Os soldados levantaram as armas e as raparigas, sem outra opção, foram andando atrás de Nadja, que liderava aquele pelotão. Após passarem a entrada, as enormes e pesadas portas de ferro forjado foram fechadas, fechando toda a gente naquele complexo. O pelotão continuou por um terreiro com chão de areia fina rodeado, como não poderia deixar de ser, de paredes altas de rocha coberta por vegetação. Aqui e ali havia candeeiros eléctricos. Então, Nadja deteve-se defronte da primeira construção, uma espécie de “hall” telhado com diversas portas. De uma dessas portas surgiu um grupo de soldados femininos, munidos de algemas metálicas, correntes, facas, sacas de serapilheira com buracos e lenços. Sem esperarem por qualquer ordem, elas atiraram-se às raparigas, rasgando-lhes as roupas por completo até ficarem nuas e vestindo-lhes as sacas, trocando-lhes as cordas que lhes prendiam os pulsos por algemas, e amordaçando-as. Muitas delas tentaram debater-se e fugir, resistiram às oficiais, mas inutilmente, pois, uns dez minutos depois, todas elas já estavam com o novo visual: amordaçadas, de pulsos algemados e tornozelos acorrentados, a vestir unicamente uma saca de serapilheira e de pés nus.

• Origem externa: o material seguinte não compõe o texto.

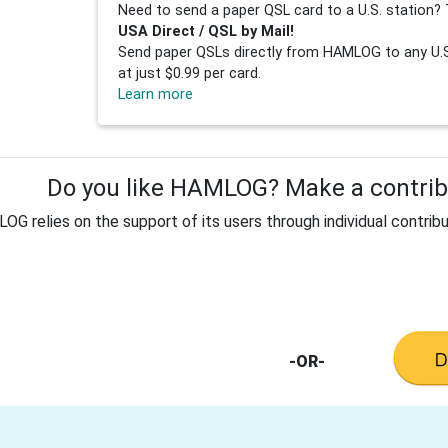
Need to send a paper QSL card to a U.S. station? 
USA Direct / QSL by Mail!
Send paper QSLs directly from HAMLOG to any U.S.
at just $0.99 per card.
Learn more
Do you like HAMLOG? Make a contribu
G relies on the support of its users through individual contribu
-OR-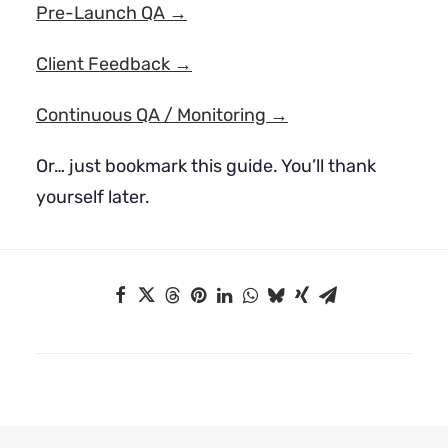
Pre-Launch QA →
Client Feedback →
Continuous QA / Monitoring →
Or… just bookmark this guide. You’ll thank
yourself later.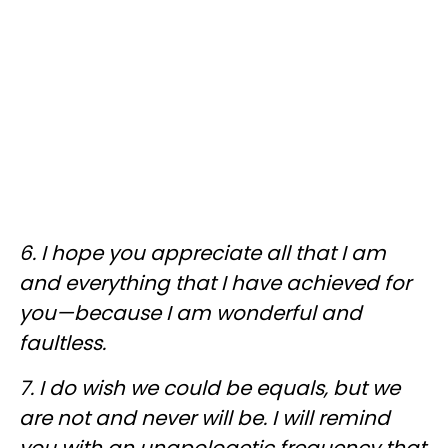
6. I hope you appreciate all that I am
and everything that I have achieved for
you—because I am wonderful and
faultless.
7. I do wish we could be equals, but we
are not and never will be. I will remind
you with an unapologetic frequency that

Nadja deliciara-se com aquele espectáculo de ver as suas subordinadas a aprontar as cativas. Quando a acção serenou, ela bateu as palmas.
- Meninas, meninas! Agora que já todas estão prontas, vamos tratar de vos aconchegar nos vossos quartos. Senhoras, comecem. – e acenou na direcção de uma delas. 
As mulheres germânicas começaram a agarrar nas raparigas em grupos de três e de quatro, arrastando-as pelos corredores estreitos do convento. Uma das portas que estava naquele “hall” dava para uma cela algo apertada e bafienta e lá foram colocadas quatro das cativas. O restante grupo foi conduzido para diante, passando pela porta estreita e avançando, sempre com Nadja à cabeça, por um corredor estreitinho que conduzia ao complexo principal de celas. E, em comparação com aquelas, a primeira cela era um quarto no Ritz, pois o espaço que cada uma elas dispunha era extremamente diminuto, quase parecendo casas para anões. Até era difícil perceber como uma pessoa conseguiria estar ali… mas Nadja, sem complacência, pegou numa cativa e enfiou-a pela porta minúscula de uma delas, para depois agarrar em mais uma rapariga e espremê-la pela abertura, fechando a portinhola posteriormente.
- Espero que nenhuma de vocês seja claustrofóbica. – gritou a oficial da Gestapo – Assim aproveitam para se aquecer uma com a outra!
Nadja riu-se da sua piada, depois olhou para as restantes raparigas, parecendo escolher alguém; depois sorriu, agarrou numa delas com força e virou costas, ignorando os protestos da cativa arrastada à força.
- Continuem, meninas! – ordenou para as suas subalternas – Eu vou-me retirar, que hoje foi um dia muito cansativo. Heil Hitler!
- Heil Hitler! – responderam em uníssono as oficiais, continuando a empurrar raparigas para dentro daquelas celas exíguas. Os gemidos abafados das pobres cativas enchiam o ar.